== Material provided ==

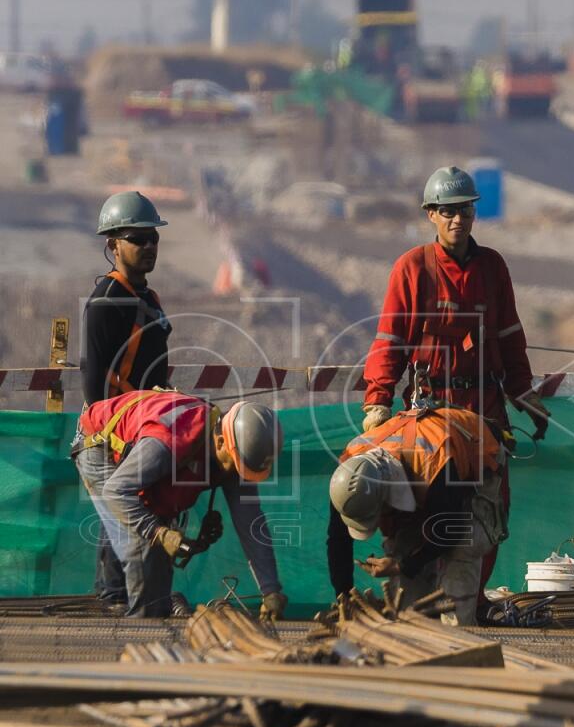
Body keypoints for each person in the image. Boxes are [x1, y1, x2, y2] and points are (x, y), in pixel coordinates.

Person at [361, 165, 549, 612]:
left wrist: (524, 394)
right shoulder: (412, 268)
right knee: (422, 507)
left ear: (473, 212)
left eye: (463, 209)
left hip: (483, 407)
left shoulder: (492, 268)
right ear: (430, 214)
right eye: (446, 211)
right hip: (429, 412)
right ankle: (420, 601)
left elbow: (510, 336)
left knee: (485, 511)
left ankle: (470, 600)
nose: (456, 219)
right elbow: (391, 340)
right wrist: (377, 400)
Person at [72, 390, 288, 619]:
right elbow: (117, 491)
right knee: (144, 544)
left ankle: (151, 613)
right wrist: (158, 532)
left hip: (141, 456)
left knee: (156, 558)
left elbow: (250, 524)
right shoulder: (171, 439)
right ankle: (138, 629)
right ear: (222, 441)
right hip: (98, 445)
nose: (238, 476)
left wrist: (270, 590)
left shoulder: (237, 451)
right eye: (237, 466)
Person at [327, 405, 506, 626]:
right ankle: (414, 625)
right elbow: (338, 540)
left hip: (475, 452)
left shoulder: (434, 464)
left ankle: (461, 633)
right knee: (403, 550)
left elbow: (450, 529)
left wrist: (404, 566)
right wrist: (345, 597)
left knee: (463, 545)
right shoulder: (347, 475)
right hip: (424, 473)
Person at [84, 190, 172, 606]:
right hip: (115, 428)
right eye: (139, 239)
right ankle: (117, 594)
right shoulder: (107, 301)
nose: (149, 246)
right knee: (121, 508)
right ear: (113, 244)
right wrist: (110, 433)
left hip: (145, 425)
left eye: (153, 238)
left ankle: (122, 592)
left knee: (128, 507)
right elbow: (94, 379)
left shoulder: (148, 299)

== To do ==
Return the lines beginning at the one that contains "nose: (149, 246)" and continuing through the last line of the data, exactly as they stand and without any others.

== Result of this exercise ==
nose: (149, 246)
right knee: (121, 508)
right ear: (113, 244)
right wrist: (110, 433)
left hip: (145, 425)
left eye: (153, 238)
left ankle: (122, 592)
left knee: (128, 507)
right elbow: (94, 379)
left shoulder: (148, 299)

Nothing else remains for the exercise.